• [TASK ITEM]
All of the entries below should be copied exactly as they appear.

• [PROVIDED RECORDS]
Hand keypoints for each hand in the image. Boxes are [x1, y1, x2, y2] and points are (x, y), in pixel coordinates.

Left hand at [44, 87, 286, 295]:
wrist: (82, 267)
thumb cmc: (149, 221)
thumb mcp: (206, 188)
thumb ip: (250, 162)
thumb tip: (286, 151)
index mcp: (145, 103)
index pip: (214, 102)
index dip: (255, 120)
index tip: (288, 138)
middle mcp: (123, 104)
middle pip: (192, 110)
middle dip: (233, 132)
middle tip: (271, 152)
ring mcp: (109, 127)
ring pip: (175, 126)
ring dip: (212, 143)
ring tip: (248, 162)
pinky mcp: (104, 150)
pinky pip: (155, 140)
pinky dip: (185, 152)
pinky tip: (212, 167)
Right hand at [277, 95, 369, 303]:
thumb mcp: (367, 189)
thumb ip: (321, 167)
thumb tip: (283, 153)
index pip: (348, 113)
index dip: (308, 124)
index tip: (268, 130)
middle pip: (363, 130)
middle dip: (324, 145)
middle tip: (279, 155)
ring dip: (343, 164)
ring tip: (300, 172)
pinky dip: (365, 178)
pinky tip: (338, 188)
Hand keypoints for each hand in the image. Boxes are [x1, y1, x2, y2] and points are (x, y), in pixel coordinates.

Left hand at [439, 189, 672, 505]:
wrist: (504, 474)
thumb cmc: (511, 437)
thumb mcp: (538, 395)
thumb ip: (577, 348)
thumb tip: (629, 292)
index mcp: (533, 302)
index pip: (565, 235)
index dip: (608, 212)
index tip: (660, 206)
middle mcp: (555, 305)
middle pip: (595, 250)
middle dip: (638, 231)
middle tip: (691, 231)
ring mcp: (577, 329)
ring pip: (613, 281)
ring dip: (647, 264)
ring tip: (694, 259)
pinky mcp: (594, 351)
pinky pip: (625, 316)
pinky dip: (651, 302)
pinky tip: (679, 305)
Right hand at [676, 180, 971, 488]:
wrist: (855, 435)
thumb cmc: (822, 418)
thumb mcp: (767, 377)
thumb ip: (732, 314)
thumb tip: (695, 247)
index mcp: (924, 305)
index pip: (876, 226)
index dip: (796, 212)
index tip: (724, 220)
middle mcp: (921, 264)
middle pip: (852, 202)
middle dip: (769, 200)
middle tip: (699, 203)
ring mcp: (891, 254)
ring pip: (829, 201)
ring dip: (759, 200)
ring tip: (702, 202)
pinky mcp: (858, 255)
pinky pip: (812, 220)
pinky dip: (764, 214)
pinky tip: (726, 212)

• [RESULT OF THE TASK]
Hand keypoints for each hand in the image. Boxes are [x1, y1, x2, y2] and points are (x, y), in pixel coordinates.

Left hand at [44, 87, 286, 295]:
wrist: (82, 267)
thumb cmc: (149, 221)
thumb mcp: (206, 188)
thumb ip: (250, 162)
thumb tip: (286, 151)
index mcp: (145, 103)
index pip: (214, 102)
index dip: (255, 120)
index tip: (288, 138)
middle mcp: (123, 104)
middle pip: (192, 110)
middle dip: (233, 132)
middle tip: (271, 152)
ring mcp: (109, 127)
ring pip: (175, 126)
ring dip: (212, 143)
ring tip: (248, 162)
pinky mcp: (104, 150)
pinky pip: (155, 140)
pinky dip: (185, 152)
pinky tip: (212, 167)
Right hand at [277, 95, 369, 303]:
thumb mcp: (367, 189)
thumb ip: (321, 167)
thumb tip: (283, 153)
index pip: (348, 113)
index dip: (308, 124)
index tip: (268, 130)
middle pip: (363, 130)
middle dip: (324, 145)
middle tip: (279, 155)
ring dip: (343, 164)
ring tip: (300, 172)
pinky dip: (365, 178)
pinky tip: (338, 188)
Hand keypoints for each hand in the image. Boxes are [x1, y1, x2, y2] and points are (x, y), in pixel coordinates.

Left hand at [439, 189, 672, 505]:
wrist: (504, 474)
thumb cmc: (511, 437)
thumb mcp: (538, 395)
thumb ip: (577, 348)
thumb tip: (629, 292)
index mcp: (533, 302)
index pip: (565, 235)
index dip: (608, 212)
index tip: (660, 206)
middle mcp: (555, 305)
middle pip: (595, 250)
middle dip: (638, 231)
middle tip: (691, 231)
ring mcp: (577, 329)
ring pip: (613, 281)
ring dip: (647, 264)
ring tip: (694, 259)
pinky mcp: (594, 351)
pinky pip: (625, 316)
pinky dip: (651, 302)
pinky tip: (679, 305)
Right hand at [676, 180, 971, 488]:
wrist: (855, 435)
thumb cmc: (822, 418)
thumb mcp: (767, 377)
thumb ip: (732, 314)
thumb tip: (695, 247)
index mcp: (924, 305)
index pip: (876, 226)
index dip: (796, 212)
index tip: (724, 220)
middle mcp: (921, 264)
middle pip: (852, 202)
middle dip: (769, 200)
middle tip: (699, 203)
ring mcp: (891, 254)
ring pip: (829, 201)
ring dip: (759, 200)
ring tip: (702, 202)
pinky mcp: (858, 255)
pinky pip: (812, 220)
pinky dip: (764, 214)
pinky tip: (726, 212)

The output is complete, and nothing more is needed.